Cholesterol Absorption Inhibitor
Key drug: ezetimibe (Zetia), often combined with simvastatin (Vytorin).
Mechanism:
Inhibits intestinal absorption of dietary cholesterol through NPC1L1 transporter, causing decreased hepatic cholesterol and increased LDL receptors.
Adverse Effects:
Mildly tolerated; avoid in hepatic dysfunction and pregnancy; can cause myopathy.
Use:
Monotherapy less effective than statins, often used in combination to enhance LDL reduction.
PCSK9 Inhibitors
Key drug: evolocumab (Repatha), monoclonal antibodies that enhance LDL receptor availability.
Mechanism:
Bind to and inactivate PCSK9, which degrades LDL receptors, decreasing plasma LDL by up to 60%.
Adverse Effects:
Nasopharyngitis, itching, joint pain, injection site reactions.
Bile Acid-Binding Resins
Key drugs: cholestyramine (Questran), colesevelam (Welchol).
Mechanism:
Form insoluble complexes with bile acids in the intestine, preventing reabsorption; leads to increased LDL uptake from blood.
Adverse Effects:
Generally safe, but can cause gastrointestinal issues: constipation, diarrhea, bloating. Colesevelam has fewer side effects.
Angina Pectoris
Overview
Angina pectoris is chest pain/discomfort associated with coronary atherosclerosis and ischemic heart disease.

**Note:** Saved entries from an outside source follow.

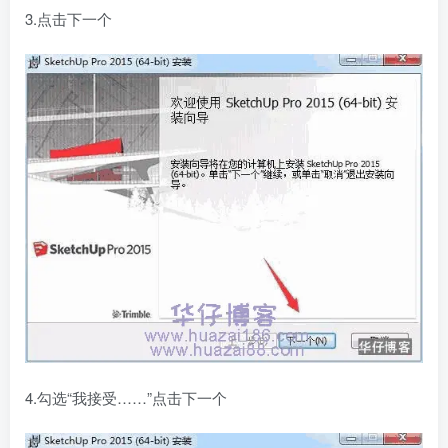
3.点击下一个
4.勾选“我接受……”点击下一个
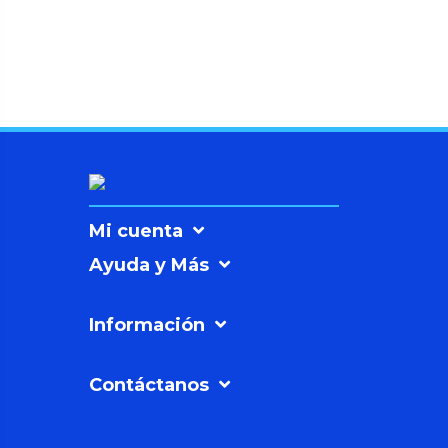
Mi cuenta
Ayuda y Más
Información
Contáctanos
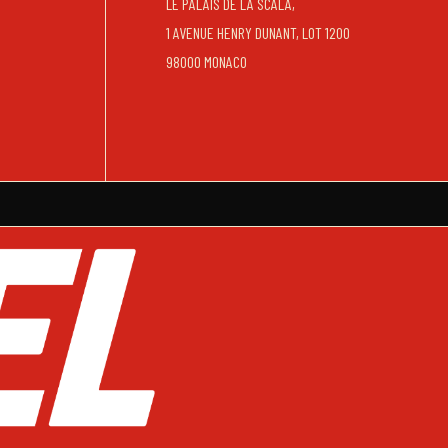
LE PALAIS DE LA SCALA,
1 AVENUE HENRY DUNANT, LOT 1200
98000 MONACO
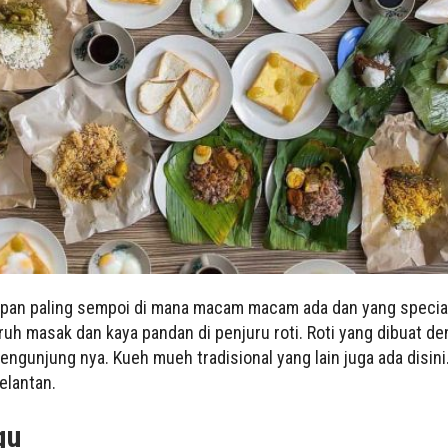
rapan paling sempoi di mana macam macam ada dan yang special
uh masak dan kaya pandan di penjuru roti. Roti yang dibuat d
ngunjung nya. Kueh mueh tradisional yang lain juga ada disin
elantan.
gu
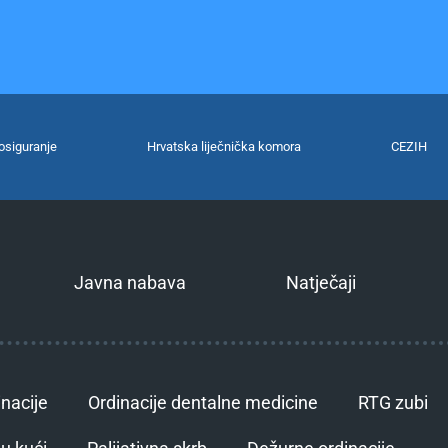
osiguranje
Hrvatska liječnička komora
CEZIH
Javna nabava
Natječaji
inacije
Ordinacije dentalne medicine
RTG zubi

Results from an imbalance between myocardial oxygen demand and supply.
Antianginal Drug Actions
Lower heart rate, oxygen demand, and myocardial workload through:
Coronary artery dilation.
Reducing preload and afterload.
Medications used to treat angina include:
Organic Nitrates.
β-A adrenergic Blockers.
Calcium Channel Blockers.
Nitrates
Action:
Converted to nitric oxide (NO), leading to venous and arterial dilation.
Reduces cardiac preload and afterload, resulting in decreased oxygen demand and increased oxygen supply.
Pharmacokinetics:
Sublingual nitrates provide rapid action (2 min onset), while oral and transdermal forms have a slower onset and longer duration for prevention.
Adverse Effects:
Related to excessive vasodilation: headaches, hypotension, dizziness.
β-A adrenergic Blockers
Mechanism:
Antagonize epinephrine/norepinephrine during stress/exercise:
Decreases heart rate, contractility, blood pressure, and oxygen demand.
Uses:
Primary preventive therapy for angina, hypertension, and arrhythmias.
Adverse Effects:
Cardiovascular and dental implications (dry mouth, canker sores).

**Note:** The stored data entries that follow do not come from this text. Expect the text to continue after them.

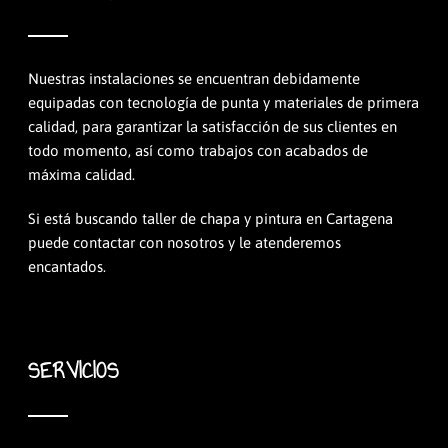
Nuestras instalaciones se encuentran debidamente
equipadas con tecnología de punta y materiales de primera
calidad, para garantizar la satisfacción de sus clientes en
todo momento, así como trabajos con acabados de
máxima calidad.
Si está buscando taller de chapa y pintura en Cartagena
puede contactar con nosotros y le atenderemos
encantados.
SERVICIOS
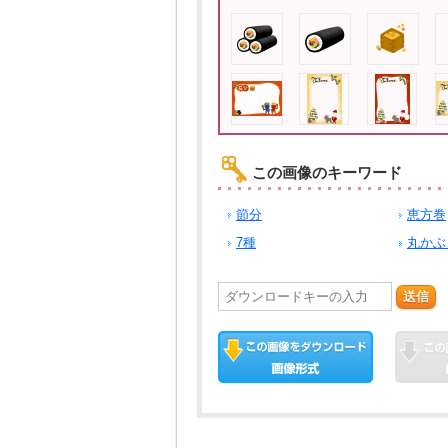
この画像のキーワード
節分
恵方巻
7種
丸かぶ
送信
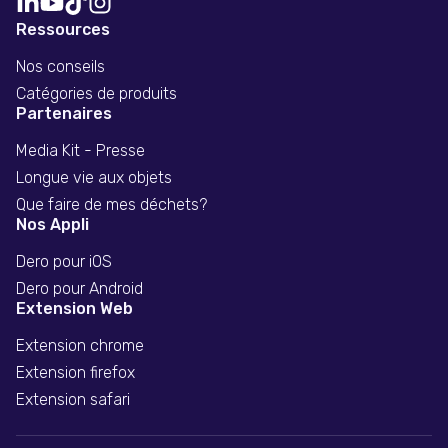
Ressources
Nos conseils
Catégories de produits
Partenaires
Media Kit - Presse
Longue vie aux objets
Que faire de mes déchets?
Nos Appli
Dero pour iOS
Dero pour Android
Extension Web
Extension chrome
Extension firefox
Extension safari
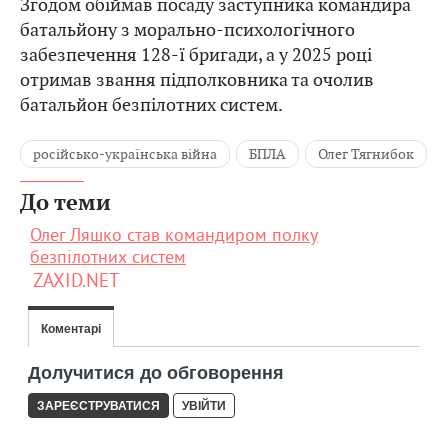
Згодом обіймав посаду заступника командира
батальйону з морально-психологічного
забезпечення 128-ї бригади, а у 2025 році
отримав звання підполковника та очолив
батальйон безпілотних систем.
російсько-українська війна
БПЛА
Олег Тягнибок
До теми
Олег Ляшко став командиром полку
безпілотних систем
ZAXID.NET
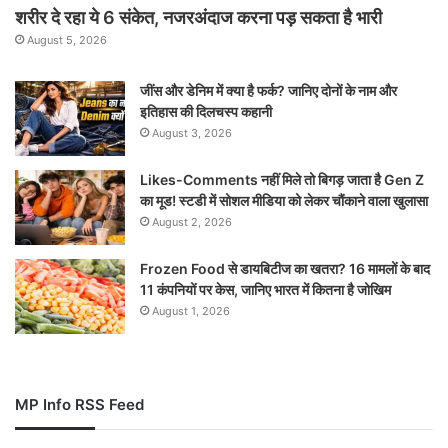
शरीर दे रहा ये 6 संकेत, नजरअंदाज करना पड़ सकता है भारी
August 5, 2026
जींस और डेनिम में क्या है फर्क? जानिए दोनों के नाम और
इतिहास की दिलचस्प कहानी
August 3, 2026
Likes-Comments नहीं मिले तो बिगड़ जाता है Gen Z
का मूड! स्टडी में सोशल मीडिया को लेकर चौंकाने वाला खुलासा
August 2, 2026
Frozen Food से डायबिटीज का खतरा? 16 मामलों के बाद
11 कंपनियों पर केस, जानिए भारत में कितना है जोखिम
August 1, 2026
MP Info RSS Feed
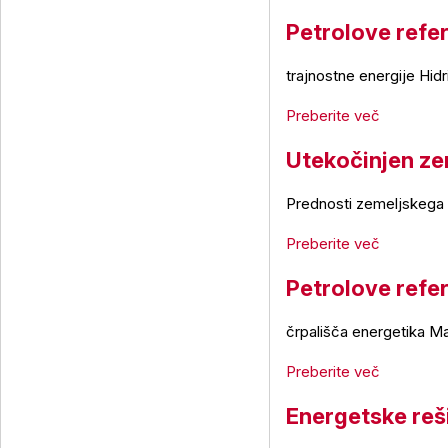
Petrolove refe
trajnostne energije Hid
Preberite več
Utekočinjen zem
Prednosti zemeljskega p
Preberite več
Petrolove refe
črpališča energetika M
Preberite več
Energetske reši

Calcium Channel Blockers (CCBs)
Three classes:
Phenylalkylamines (verapamil).
Benzothiazepines (diltiazem).
Dihydropyridines (nifedipine, amlodipine, etc.).
Mechanism:
Block L-type calcium channels, reducing intracellular Ca2+, leading to peripheral vascular relaxation and decreased myocardial oxygen demand.
Adverse Effects:
Similar to nitrates: excessive vasodilation; dental effects include dry mouth and gingival overgrowth.